Solved – Maximum Log-Likelihood Estimation interpretation results

maximum likelihoodpython

I have fitted four distributions to a sample using MLE.

The following code (example) was used to calculate the MLE in python:

from scipy.optimize import minimize
from math import exp, log

def distr(d, a):
    result = (d/a**2)*exp(-d/a)
    return result

def log_L(a, diameters):
    result = -sum(log(distr(d, a)) for d in diameters)
    return result

res = minimize(log_L, [1], args=diameters)

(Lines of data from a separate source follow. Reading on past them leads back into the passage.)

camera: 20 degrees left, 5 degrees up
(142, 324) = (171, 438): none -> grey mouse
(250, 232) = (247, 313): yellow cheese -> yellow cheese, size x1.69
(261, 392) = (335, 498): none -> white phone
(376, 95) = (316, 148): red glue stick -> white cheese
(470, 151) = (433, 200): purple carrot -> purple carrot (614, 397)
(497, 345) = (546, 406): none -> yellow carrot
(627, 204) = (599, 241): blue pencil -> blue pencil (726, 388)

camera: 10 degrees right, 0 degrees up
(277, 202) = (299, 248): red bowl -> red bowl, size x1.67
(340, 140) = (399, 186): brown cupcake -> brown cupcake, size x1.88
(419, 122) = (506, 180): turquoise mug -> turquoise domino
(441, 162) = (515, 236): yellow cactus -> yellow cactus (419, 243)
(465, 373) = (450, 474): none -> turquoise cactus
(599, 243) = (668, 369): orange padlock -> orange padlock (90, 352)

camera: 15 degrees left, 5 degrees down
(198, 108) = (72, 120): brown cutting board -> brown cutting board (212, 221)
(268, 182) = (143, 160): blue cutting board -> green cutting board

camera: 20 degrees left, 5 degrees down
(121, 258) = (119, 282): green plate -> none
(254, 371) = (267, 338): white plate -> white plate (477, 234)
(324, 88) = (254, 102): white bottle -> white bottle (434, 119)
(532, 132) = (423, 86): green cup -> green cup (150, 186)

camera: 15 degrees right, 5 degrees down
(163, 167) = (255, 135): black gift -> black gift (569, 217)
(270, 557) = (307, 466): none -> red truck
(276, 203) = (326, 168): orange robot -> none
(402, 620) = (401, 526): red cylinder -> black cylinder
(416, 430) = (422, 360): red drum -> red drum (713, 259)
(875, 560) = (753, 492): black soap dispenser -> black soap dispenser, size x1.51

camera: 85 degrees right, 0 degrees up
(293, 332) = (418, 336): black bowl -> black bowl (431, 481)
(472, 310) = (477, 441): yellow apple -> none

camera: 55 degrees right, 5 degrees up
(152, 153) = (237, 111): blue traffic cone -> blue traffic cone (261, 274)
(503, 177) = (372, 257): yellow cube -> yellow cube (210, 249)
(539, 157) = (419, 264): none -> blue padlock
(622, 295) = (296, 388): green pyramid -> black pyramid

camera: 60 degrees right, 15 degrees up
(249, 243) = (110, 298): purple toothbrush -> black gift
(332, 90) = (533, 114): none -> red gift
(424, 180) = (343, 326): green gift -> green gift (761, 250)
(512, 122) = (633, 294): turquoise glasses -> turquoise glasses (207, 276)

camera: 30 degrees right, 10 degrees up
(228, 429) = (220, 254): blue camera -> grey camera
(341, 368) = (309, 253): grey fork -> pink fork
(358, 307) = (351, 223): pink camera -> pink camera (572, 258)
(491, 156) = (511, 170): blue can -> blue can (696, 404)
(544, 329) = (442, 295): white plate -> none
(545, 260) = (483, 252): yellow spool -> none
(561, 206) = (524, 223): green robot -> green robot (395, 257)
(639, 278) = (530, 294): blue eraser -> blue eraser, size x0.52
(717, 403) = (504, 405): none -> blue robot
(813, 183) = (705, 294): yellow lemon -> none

Which returns an output such as:

     fun: 737.6689924048228
hess_inv: array([[  5.68951613e-06]])
     jac: array([[ -1.52587891e-05]])
 message: Desired error not necessarily achieved due zo precision loss.
    nfev: 164
     nit: 7
    njev: 51
  status: 2
 success: False
       x: array([ 0.37047972])

As far as I understand it, the value "fun" of my result of the optimize.minimize function returns the actual optimized max. log-likelihood. Subsequently the values i got for "fun" for my 4 distributions:

function1 = 580.05
function2 = 1293.68
function3 = 689.63
function4 = 737.67

I'm pretty confident, that the algorithm for the MLE is correct, since I also calculated the MLE for function 4 analytically and it resulted in the identical fitted parameter.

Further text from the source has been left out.